Thanks to Shane Ryan, I now know of Keith Basterfield’s notes taken from the McDonald-Greenwood interview–see my response to Shane’s post, below. The Faded Discs Archive would also be worth checking, and I appreciate the suggestion.
Jerry Clark speaks of McDonald’s visit to Australia in his entry on McDonald in The UFO Encyclopedia. “In late June 1967 McDonald went to Australia, financed by a small grant from ONR, to do cloud-physics research. Earlier that month, in a memo to Low, he said he planned also to do some UFO investigating and lecturing. … On his return McDonald talked about his UFO work (‘before I left I had checked almost all of the “classic” Australian episodes’). He also complained that some news accounts in Australian media had falsely claimed that he was there to investigate UFOs for the ONR.” But Phil Klass pounced on McDonald for supposedly abusing ONR funds, and so the Australian trip became one more episode in the tragic ending of McDonald’s career and life.
Shane Ryan says
G’day to you all!
For those who would like to know more about the 1966 Westall Flying Saucer Incident, feel free to have a look at (and even join) the Facebook page for the incident: https://www.facebook.com/groups/1966westallflyingsaucerincident/.
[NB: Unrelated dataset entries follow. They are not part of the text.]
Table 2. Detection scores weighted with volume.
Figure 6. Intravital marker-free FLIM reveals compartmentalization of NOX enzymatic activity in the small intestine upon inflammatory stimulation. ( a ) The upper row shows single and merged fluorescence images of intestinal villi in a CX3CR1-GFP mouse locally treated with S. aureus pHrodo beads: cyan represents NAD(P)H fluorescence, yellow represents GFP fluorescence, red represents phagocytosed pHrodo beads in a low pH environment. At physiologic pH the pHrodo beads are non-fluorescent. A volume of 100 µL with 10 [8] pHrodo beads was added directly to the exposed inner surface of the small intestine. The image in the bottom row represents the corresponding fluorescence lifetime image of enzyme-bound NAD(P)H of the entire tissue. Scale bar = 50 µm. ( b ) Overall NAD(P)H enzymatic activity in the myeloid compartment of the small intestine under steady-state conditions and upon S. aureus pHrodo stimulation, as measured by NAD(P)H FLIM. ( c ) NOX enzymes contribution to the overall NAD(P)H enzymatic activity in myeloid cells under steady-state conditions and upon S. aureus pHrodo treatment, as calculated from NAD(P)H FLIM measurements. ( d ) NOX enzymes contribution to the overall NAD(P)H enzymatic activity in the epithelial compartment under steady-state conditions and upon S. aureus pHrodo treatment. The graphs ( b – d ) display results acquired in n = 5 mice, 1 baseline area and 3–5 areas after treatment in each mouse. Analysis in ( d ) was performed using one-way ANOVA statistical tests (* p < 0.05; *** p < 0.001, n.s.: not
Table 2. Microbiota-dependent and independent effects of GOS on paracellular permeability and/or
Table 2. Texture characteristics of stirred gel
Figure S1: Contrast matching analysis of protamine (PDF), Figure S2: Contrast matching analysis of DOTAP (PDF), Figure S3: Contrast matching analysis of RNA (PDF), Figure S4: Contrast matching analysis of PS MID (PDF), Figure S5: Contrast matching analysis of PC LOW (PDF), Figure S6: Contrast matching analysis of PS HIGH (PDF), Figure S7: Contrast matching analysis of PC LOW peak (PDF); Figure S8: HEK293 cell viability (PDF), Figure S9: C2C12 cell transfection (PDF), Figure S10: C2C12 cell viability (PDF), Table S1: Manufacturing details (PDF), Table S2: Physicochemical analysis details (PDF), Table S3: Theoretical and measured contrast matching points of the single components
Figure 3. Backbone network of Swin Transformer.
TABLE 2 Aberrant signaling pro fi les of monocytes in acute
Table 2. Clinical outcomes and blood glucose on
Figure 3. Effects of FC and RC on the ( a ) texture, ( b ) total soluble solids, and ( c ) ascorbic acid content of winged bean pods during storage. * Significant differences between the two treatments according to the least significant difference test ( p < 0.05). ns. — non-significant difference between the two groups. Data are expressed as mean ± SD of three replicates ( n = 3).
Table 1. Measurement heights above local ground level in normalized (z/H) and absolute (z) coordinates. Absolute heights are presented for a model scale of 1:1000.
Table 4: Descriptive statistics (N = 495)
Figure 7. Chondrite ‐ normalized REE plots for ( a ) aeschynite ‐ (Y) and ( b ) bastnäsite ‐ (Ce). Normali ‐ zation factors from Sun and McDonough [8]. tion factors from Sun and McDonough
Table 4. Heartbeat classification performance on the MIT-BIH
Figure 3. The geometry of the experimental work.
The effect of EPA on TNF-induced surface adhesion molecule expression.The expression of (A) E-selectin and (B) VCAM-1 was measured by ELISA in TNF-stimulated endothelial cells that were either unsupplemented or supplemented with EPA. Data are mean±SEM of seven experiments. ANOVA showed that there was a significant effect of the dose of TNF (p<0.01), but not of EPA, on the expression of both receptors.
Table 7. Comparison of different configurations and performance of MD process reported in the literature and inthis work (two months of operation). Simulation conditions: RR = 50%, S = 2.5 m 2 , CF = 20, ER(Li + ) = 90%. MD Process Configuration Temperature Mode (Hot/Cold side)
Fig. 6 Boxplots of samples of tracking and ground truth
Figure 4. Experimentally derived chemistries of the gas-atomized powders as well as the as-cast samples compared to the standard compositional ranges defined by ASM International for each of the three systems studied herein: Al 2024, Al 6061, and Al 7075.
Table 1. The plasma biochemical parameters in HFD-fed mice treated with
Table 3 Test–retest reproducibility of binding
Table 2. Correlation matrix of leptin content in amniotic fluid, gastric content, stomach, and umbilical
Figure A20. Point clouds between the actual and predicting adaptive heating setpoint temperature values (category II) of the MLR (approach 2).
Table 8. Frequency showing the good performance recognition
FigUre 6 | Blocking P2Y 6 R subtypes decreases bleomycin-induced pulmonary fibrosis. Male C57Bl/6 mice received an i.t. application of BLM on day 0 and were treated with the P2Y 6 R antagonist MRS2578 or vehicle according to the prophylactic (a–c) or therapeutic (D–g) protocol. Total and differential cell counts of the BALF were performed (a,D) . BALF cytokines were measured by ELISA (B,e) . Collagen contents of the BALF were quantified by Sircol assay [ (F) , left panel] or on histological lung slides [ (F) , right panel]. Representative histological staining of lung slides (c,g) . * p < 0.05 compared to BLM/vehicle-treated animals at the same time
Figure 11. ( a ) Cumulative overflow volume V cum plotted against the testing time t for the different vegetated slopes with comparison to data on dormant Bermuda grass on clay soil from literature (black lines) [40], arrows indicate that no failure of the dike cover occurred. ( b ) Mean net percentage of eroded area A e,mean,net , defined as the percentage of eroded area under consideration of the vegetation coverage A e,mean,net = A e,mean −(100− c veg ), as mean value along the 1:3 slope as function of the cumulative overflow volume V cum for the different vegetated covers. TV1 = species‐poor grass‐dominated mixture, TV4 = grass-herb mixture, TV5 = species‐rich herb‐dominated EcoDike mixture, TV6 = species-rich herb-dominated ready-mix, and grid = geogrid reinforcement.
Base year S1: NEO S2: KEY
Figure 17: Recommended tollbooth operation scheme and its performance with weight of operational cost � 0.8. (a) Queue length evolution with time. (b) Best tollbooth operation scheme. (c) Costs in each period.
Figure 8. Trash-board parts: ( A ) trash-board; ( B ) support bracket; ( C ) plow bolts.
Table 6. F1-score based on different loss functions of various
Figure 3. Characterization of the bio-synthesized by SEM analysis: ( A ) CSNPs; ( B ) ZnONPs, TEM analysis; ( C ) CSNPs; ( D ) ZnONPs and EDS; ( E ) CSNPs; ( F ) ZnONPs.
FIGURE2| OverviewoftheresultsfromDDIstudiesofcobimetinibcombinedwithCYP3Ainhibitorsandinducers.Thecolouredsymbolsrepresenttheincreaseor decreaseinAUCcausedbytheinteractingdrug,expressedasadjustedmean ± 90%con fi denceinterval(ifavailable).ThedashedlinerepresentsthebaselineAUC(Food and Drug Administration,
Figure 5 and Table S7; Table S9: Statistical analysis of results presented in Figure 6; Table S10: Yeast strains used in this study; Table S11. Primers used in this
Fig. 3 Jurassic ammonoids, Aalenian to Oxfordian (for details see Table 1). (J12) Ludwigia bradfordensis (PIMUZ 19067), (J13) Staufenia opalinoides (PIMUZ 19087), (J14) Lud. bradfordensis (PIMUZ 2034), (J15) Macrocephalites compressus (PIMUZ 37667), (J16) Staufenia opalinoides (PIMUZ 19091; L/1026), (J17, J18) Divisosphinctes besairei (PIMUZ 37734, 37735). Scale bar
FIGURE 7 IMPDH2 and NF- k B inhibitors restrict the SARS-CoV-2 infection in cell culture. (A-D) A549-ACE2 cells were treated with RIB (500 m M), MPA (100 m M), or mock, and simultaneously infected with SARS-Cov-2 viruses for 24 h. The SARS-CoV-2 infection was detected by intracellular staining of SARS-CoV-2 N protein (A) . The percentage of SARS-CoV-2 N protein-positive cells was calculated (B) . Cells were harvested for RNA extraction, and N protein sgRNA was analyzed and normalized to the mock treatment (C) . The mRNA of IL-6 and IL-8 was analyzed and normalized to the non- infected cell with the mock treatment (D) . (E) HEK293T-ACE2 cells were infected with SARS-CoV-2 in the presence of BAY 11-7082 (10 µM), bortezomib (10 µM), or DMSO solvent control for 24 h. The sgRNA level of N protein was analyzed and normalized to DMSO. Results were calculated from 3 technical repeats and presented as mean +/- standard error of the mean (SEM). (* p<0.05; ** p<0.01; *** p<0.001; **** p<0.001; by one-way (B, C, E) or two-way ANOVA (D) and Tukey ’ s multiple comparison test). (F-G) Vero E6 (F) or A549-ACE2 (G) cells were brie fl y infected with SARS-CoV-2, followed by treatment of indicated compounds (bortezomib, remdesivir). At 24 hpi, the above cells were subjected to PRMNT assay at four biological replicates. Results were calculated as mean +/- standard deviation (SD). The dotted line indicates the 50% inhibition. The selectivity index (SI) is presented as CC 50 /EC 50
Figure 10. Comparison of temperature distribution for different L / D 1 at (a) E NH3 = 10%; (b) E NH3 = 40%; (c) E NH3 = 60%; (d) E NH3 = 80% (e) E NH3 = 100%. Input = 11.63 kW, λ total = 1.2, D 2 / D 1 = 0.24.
There are very few UFO incidents with their own Facebook page but if any deserve one I think the Westall Incident does! The page was started by me as a way of reaching out to those who were witnesses to the events at Westall, and over the years many other people with an interest in the story have also joined it.
Over the past eleven years since I started my research in 2005, 101 witnesses to the flying saucer(s), and 149 witnesses to the circles or marks left behind by the flying saucer(s) have been in contact with me about what they saw.
I keep an open mind as to what it was that so many hundreds of students, teachers, local residents and workers saw that day at Westall in broad daylight in the skies over Westall High School and Westall State School – and on the ground in the adjacent paddocks when the objects came down (and then took off again at speed!). I am confident that it was not something mundane or prosaic, however, and the search for what it was – and what it meant – still goes on, even after fifty years have passed.
Regards,
Shane L.J. Ryan
DipJpnStd BTh MA GCertTESOL
1966 Westall Flying Saucer Incident researcher
shaneljryan@iinet.net.au
http://www.westall66ufo.com.au
http://www.facebook.com/groups/7613851618/
http://tech.groups.yahoo.com/group/Westallhighschoolufo/
David Halperin says
Thank you so much, Shane Ryan! I’ve joined the Facebook page, and urge all my readers to do the same.
Shane has shared with me a wonderful treasure trove of source material on the Westall incident, Keith Basterfield’s post to “Project 1947” at http://project1947.com/kbcat/kbwestall.htm. “Notes from taped interview between James E McDonald and Andrew Greenwood, 28 June, 1967,” apparently made by Basterfield from listening to the tape, appears there as Source 15. As a near-contemporary account by an adult witness, this may be the single most precious testimony we have.